1──『small images──小さな図版のまとまりから建築について考えたこと』
2──『MATALI CRASSET Spaces 2000-2007』
3──『真夜中』創刊号

●1
建築家作品集で最も印象に残ったのは石上純也『small images──小さな図版のまとまりから建築について考えたこと』(INAX出版)。個々のドローイングの美しさもさることながら、全ページに渡って非常に高密度かつ綿密に図版や写真が配置され、隅から隅まで建築家の意図が行き届いた濃密な構成に圧倒されました。 またフランスのインテリアデザイナー、マタリ・クラセットの作品集『MATALI CRASSET Spaces 2000-2007』(daab)も刺激的でした。彼女の他にも、アーティストのライアン・マクギネスや近藤恵介らによる、日常的な事物をアイコンのように扱って具象性の高い空間や平面をつくりあげていく手法は、現代的に再解釈されたポップアートのようでもあり、個人的には昨年最も興味を持った方向性でした。
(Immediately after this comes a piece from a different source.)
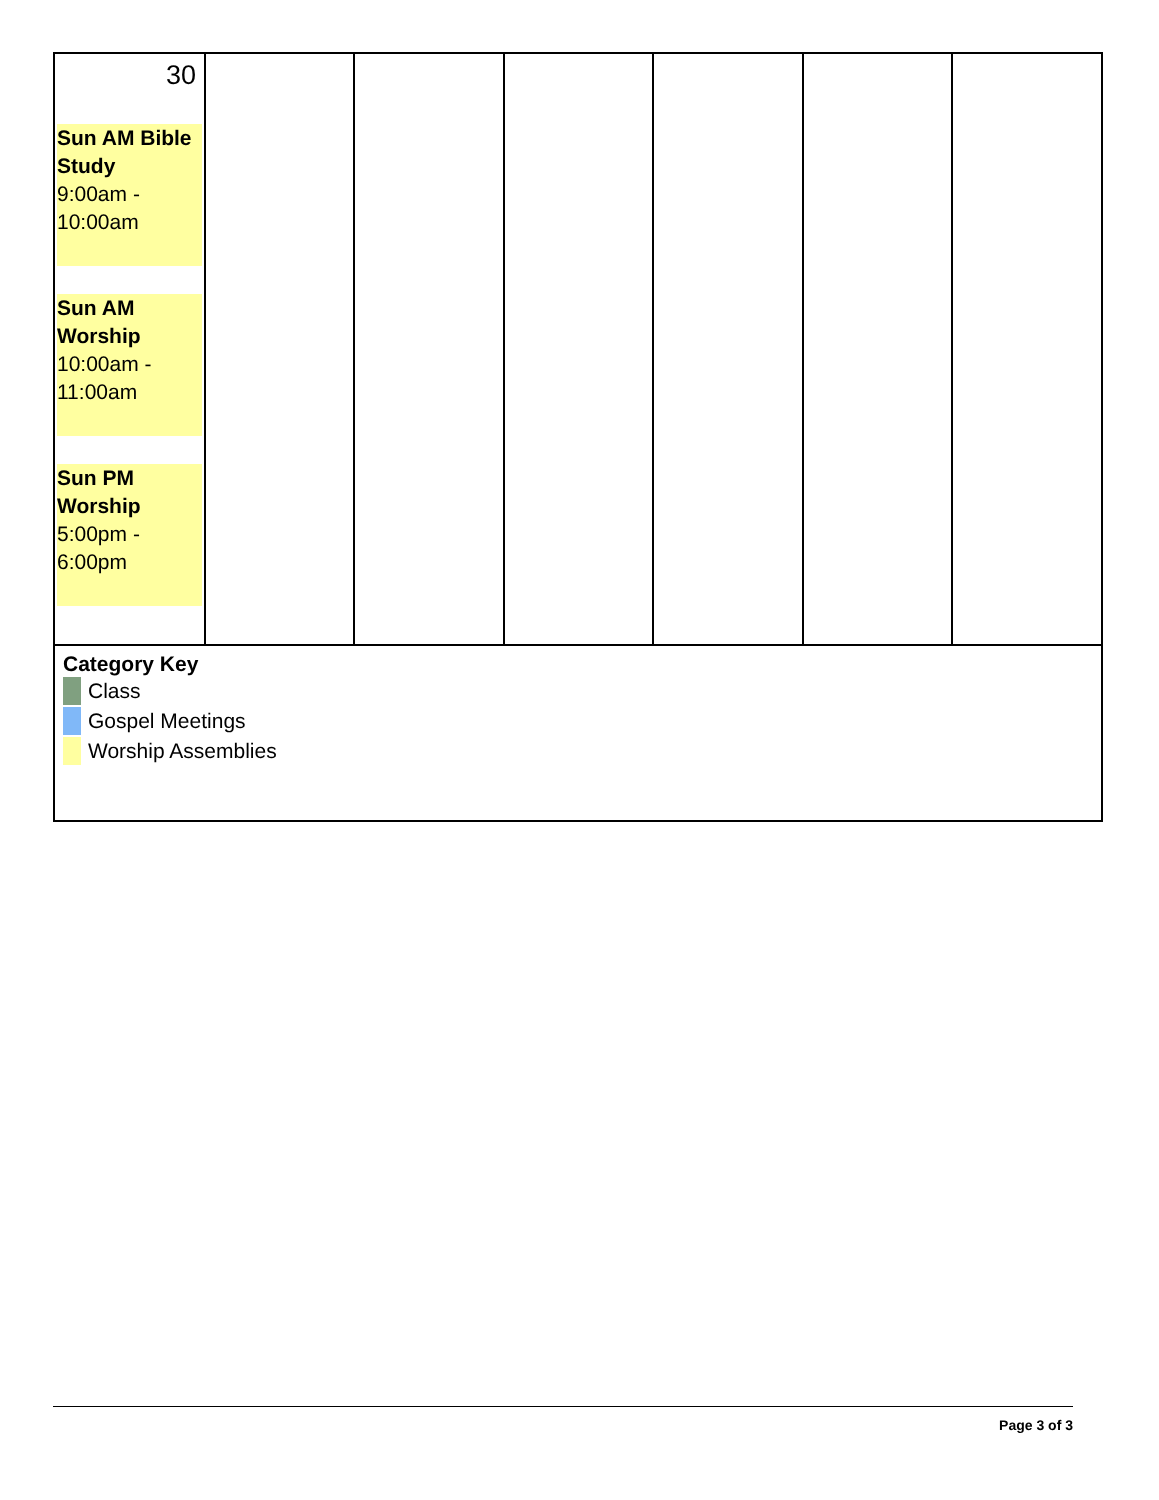| 30 Sun AM Bible Study 9:00am - 10:00am Sun AM Worship 10:00am - 11:00am Sun PM Worship 5:00pm - 6:00pm | | | | | | |
| Category Key Class Gospel Meetings Worship Assemblies | | | | | | |
Page 3 of 3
雑誌だと、昨年創刊された『真夜中』(リトルモア)で展開された日常世界の中でまどろむような不思議な世界観が、服部一成さんによるギリギリまで抽象化されながら具象性を失わない独特のグラフィックと共に強く印象に残りました。


●2
去年は地方都市の市街地を使ったアートイベントが、例年になく数多く開催された年だったと思います。
《Central East Tokyo 08》 《Cafe in Mito 2008》のような展覧会では、空洞化した既存の都市空間の中に効果的にアート作品が挿入されており、都市の中の「凡庸な」建築群(大通り沿いに展開するペンシルビルなど)に潜む、日常を微妙に異化するような不思議な作用がうまく活用されていたように感じました。
また、実際に行けなかった展覧会の中で最も興味を惹かれたのは、イギリスのニューキャッスル/ゲーツヘッドで開催された《ピクノポリス》展。「帰国報告展」などで報告されていた光景からは、都市のオープンスペースに関わる新しいムーブメントの息吹を感じました。同様の試みは、サンフランシスコのグループ「REBAR」による《Park(ing) Day》(市地の駐車スペースを一時的なオープンスペースに変換するイベント)などにおいても展開されており、こちらも是非参加したかった都市系イベントでした。